外部映像出力がほしかった! 2020年最強のおもちゃ!

 ゲームギアミクロは共通の仕様として通電用のmicroUSB端子と、音声出力のイヤフォン端子のみを備える。このおもちゃのようなコンパクトなサイズにゲームギア本体を丸々入れて仕上げた作りは正直、驚嘆しかない。一方で今回非常に残念なのは、本製品に外部映像出力の機能が存在しない点だ。

 もちろん、本製品が小ささや価格を考慮してこの仕様になった事は十分に理解できる作りだし、このハードウェアに外部映像出力が追加できるかと言われるとその難易度が高い事は十分に理解している。おもちゃとしての完成度は非常に高く、これ以上余計な機能の追加が難しいのは議論の余地もないところだ。

 その上で、あえて外部映像出力が存在しないのが残念だと言いたいのには、いくつかの理由がある。1つは昨今の流行りであるゲーム実況などの映像配信が手軽に行なえない点。そしてもう1つは筆者自身もそうだが、40代以上の年齢層にはこのディスプレイはちょっと小さすぎる場合があるという点だ。

 ディスプレイが小さすぎる点については、4セット購入特典の「ビッグウィンドーミクロ」などもあるが、やはりテレビなどのディスプレイに出力して手軽に遊びたかったのが正直なところだ。

 映像配信については、ゲームギアミクロを無改造で配信しようとすると固定カメラなどで直接ゲーム機の映像をそのまま配信することになる。そうなるとせっかくの高品質な映像が環境によって台無しになってしまう恐れもあるので、やはりここは専用端子を利用してでも実現してほしかったところだ。

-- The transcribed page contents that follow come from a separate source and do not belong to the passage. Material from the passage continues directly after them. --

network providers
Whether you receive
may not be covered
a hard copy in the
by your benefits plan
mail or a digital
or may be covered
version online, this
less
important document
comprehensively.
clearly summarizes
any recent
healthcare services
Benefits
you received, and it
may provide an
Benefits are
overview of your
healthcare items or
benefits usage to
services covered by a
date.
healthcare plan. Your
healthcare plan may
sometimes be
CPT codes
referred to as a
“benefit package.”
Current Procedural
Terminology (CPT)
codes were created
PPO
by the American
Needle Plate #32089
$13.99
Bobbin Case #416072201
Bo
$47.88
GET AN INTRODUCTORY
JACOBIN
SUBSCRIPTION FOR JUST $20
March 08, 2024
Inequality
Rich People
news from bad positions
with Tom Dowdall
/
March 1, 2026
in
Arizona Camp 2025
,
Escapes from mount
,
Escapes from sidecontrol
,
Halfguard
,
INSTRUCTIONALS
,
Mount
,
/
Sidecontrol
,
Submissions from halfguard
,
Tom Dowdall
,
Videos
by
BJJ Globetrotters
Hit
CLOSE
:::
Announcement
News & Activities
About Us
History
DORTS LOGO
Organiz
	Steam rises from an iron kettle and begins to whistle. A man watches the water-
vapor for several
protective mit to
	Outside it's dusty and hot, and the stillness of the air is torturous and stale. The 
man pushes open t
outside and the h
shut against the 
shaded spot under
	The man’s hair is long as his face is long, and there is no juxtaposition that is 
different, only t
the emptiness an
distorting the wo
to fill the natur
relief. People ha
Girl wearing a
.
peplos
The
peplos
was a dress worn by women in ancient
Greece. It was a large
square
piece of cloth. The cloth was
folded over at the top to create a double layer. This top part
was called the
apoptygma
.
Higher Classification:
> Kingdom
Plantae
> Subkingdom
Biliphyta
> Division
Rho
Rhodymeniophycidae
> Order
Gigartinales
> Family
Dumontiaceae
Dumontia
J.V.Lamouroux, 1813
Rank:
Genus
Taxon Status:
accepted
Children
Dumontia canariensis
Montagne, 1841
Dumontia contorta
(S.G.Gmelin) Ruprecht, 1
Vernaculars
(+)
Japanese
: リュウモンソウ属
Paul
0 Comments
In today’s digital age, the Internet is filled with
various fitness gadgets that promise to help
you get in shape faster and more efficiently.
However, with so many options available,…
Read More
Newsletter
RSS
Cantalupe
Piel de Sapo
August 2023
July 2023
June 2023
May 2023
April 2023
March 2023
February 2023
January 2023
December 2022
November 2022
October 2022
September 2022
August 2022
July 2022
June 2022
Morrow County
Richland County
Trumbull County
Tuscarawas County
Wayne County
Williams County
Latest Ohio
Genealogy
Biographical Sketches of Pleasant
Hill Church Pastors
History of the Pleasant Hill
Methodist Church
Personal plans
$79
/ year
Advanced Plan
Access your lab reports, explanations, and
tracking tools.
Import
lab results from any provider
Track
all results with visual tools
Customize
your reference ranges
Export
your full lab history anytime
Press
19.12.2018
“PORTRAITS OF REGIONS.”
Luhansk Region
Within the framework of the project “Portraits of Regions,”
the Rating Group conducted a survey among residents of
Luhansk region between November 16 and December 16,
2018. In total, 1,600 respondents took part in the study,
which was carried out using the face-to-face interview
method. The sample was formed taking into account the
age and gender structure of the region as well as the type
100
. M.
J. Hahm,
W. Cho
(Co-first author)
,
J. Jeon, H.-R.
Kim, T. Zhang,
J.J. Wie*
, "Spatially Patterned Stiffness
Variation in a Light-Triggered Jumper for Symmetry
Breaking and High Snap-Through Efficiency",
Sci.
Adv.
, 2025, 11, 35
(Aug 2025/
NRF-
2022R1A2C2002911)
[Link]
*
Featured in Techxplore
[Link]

 上記1点だけ気になるポイントをあげさせてもらったが、ゲームギアミクロはこのコンパクトなサイズ感から、従来のセガファンだけにとどまらず、ちっちゃなおもちゃや小物が大好きな層も喜ぶ納得の仕上がりだ。こんなに小さいのにゲームもプレイできて、アクセサリーとしてもかわいい。筆者は4台セットで予約しているので、特典のビッグウィンドーミクロについても楽しみだ。

 今後もセガには色んなミニシリーズに挑戦してもらい、我々の度肝を抜いてもらいたい。